C’est la Municipalité qui doit entretenir cette route, où se rencontrent des poids lourds, des villégiateurs et des citoyens.

Juste pour une portion de 3,2 kilomètres sévèrement abîmée, le conseil municipal estime qu’il devrait dépenser 800 000 $ pour la réparer, alors qu’il gère un budget municipal de 2,5 M$ par année. Sans subvention, il n’ira pas de l’avant et continuera de remplir les trous. « C’est plus du fardage. On ne refait pas la structure. Nos travaux sont voués à une courte vie. Quand la base n’est pas bonne, la surface se défait rapidement », dit le maire Gilles Couture.

Les 18 kilomètres du chemin sont sous la responsabilité de la Municipalité depuis 1993. Depuis, six demandes officielles ont été adressées au ministère pour que cela change, mais sans succès.

Responsabilité

Le partage des responsabilités routières s’est fait en 1993. Lors de ce partage, le ministère des Transports a reconnu une seule route collectrice (qui relie un village à une agglomération urbaine) par municipalité, explique Julie Marcoux, conseillère en communication au ministère des Transports.

« Dans le cas de Saint-Hubert-de-Rivière-du-Loup, la route 291 fut reconnue route collectrice, et ce, en concertation avec la Municipalité. Par souci d’équité envers l’ensemble des municipalités du Québec et selon les principes de la hiérarchisation du réseau routier, le statut actuel des routes ne peut être modifié », indique-t-elle.
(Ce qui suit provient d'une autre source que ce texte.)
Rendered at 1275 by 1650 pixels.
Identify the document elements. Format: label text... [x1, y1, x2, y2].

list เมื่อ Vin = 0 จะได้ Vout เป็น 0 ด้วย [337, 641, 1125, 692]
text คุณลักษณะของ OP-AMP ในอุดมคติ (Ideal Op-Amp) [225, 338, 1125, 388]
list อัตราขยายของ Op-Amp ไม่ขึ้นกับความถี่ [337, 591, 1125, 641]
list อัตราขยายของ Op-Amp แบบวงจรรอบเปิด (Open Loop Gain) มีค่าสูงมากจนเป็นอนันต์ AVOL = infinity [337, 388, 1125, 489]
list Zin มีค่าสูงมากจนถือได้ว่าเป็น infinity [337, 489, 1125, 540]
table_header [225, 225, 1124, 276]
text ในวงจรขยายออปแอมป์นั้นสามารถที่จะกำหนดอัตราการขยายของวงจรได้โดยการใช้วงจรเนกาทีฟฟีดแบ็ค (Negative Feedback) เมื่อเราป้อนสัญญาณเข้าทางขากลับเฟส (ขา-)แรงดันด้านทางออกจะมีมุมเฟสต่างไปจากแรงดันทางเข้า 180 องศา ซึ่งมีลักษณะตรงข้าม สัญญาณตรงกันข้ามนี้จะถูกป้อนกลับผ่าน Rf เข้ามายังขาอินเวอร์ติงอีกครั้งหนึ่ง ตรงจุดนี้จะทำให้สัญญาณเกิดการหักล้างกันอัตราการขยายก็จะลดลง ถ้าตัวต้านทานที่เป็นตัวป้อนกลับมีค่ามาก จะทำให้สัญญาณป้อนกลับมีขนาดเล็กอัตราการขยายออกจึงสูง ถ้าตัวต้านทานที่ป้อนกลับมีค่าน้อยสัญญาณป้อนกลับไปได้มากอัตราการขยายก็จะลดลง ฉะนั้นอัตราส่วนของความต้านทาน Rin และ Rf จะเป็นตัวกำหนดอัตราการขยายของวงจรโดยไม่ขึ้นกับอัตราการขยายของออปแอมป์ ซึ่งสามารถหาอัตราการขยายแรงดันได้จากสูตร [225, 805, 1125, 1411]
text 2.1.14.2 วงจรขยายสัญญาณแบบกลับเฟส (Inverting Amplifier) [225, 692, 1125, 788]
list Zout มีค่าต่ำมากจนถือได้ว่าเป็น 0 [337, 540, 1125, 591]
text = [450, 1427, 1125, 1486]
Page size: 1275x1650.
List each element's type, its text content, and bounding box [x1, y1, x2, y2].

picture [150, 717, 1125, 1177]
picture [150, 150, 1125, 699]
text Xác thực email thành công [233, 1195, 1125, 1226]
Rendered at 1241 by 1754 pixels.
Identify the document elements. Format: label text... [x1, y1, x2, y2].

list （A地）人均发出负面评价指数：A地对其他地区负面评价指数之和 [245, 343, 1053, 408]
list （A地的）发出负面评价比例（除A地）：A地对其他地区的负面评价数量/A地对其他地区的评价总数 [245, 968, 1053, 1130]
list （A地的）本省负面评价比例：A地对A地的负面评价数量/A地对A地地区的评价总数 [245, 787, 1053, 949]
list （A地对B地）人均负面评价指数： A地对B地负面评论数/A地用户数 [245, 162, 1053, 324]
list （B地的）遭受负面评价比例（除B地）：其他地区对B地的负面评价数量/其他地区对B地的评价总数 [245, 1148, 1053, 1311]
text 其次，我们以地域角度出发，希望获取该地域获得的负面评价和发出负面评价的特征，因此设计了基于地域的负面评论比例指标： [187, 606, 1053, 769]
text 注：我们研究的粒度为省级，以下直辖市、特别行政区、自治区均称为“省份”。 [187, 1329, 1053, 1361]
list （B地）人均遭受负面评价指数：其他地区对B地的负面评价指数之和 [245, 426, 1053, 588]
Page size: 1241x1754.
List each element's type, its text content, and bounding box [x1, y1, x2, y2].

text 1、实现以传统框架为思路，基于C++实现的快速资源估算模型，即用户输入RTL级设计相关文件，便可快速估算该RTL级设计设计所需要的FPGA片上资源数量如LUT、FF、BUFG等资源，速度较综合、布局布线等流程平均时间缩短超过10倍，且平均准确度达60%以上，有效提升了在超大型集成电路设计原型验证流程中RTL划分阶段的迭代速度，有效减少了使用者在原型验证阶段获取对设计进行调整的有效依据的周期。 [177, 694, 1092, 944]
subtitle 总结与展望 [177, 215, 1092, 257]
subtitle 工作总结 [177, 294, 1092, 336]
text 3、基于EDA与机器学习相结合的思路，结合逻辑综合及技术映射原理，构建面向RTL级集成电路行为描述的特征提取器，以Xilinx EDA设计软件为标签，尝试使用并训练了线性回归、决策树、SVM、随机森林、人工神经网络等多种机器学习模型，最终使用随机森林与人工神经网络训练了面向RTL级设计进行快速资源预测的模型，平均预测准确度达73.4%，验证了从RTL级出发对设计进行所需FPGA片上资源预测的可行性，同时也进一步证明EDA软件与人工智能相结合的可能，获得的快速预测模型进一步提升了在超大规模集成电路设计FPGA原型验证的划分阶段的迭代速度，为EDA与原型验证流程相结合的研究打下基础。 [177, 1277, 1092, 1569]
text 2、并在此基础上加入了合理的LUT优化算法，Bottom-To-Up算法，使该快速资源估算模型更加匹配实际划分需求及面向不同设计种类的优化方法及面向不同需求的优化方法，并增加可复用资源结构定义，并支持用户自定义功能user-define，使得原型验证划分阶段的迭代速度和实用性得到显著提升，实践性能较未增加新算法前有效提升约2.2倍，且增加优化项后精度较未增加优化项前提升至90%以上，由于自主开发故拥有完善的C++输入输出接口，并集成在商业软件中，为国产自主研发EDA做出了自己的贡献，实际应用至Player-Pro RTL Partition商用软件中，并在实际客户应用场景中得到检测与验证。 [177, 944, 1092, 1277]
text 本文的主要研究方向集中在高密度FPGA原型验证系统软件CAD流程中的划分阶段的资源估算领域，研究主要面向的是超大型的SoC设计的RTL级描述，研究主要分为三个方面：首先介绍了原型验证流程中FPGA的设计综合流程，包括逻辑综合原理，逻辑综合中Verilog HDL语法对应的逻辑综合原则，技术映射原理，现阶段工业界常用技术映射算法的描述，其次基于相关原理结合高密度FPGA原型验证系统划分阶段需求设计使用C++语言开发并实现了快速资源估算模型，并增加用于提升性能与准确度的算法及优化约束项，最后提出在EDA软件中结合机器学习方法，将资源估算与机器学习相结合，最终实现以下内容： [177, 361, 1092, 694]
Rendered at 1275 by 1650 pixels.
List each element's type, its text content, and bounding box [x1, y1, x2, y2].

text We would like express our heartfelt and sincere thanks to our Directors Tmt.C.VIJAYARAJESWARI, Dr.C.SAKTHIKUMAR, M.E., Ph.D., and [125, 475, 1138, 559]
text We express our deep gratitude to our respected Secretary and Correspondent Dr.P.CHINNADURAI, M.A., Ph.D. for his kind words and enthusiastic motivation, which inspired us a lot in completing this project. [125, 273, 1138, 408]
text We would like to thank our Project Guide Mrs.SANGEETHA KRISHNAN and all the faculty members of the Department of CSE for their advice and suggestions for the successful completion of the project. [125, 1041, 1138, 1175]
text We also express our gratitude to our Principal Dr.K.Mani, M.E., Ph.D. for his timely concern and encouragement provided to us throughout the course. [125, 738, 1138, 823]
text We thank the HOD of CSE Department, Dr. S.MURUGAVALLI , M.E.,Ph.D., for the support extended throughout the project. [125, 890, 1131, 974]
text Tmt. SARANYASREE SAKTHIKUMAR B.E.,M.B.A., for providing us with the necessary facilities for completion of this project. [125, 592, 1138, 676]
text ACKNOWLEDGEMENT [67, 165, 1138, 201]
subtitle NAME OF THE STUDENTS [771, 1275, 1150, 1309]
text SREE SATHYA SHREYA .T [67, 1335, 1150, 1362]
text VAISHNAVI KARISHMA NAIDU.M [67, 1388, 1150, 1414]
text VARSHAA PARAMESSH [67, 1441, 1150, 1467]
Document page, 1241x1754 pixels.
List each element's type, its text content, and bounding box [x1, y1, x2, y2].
La piètre qualité de la route, sur laquelle la Municipalité a quand même investi 800 000 $ depuis cinq ans, nuit au développement du village. Selon le maire, une entreprise qui avait envisagé Saint-Hubert comme lieu d’installation a choisi un autre endroit. Dans ses considérations se trouvait l’état de la route. Il ignore si c’est ce qui a mené à la décision d’aller ailleurs, mais le maire ne peut ignorer qu’il en a été question.

« Quand l’accès est difficile et que les gens viennent ici en brisant leurs équipements, ils ne sont pas intéressés », dit M. Couture.

Un argument de taille

Les intervenants ont deux arguments à fournir au ministère. Ils pensent que l’achalandage sur la route devrait augmenter dans les prochaines années, lorsque l’autoroute 85 sera terminée à proximité. On avance aussi l’argument du développement touristique, en raison de la présence de trois lacs qui comptent 500 résidences et un camping. Une nouvelle demande sera faite au ministère à la fin de l’été, une fois l’étude de circulation estivale terminée.

Ce dossier fait partie des cinq grandes priorités de la MRC de Rivière-du-Loup présentées aux candidats de la dernière élection provinciale.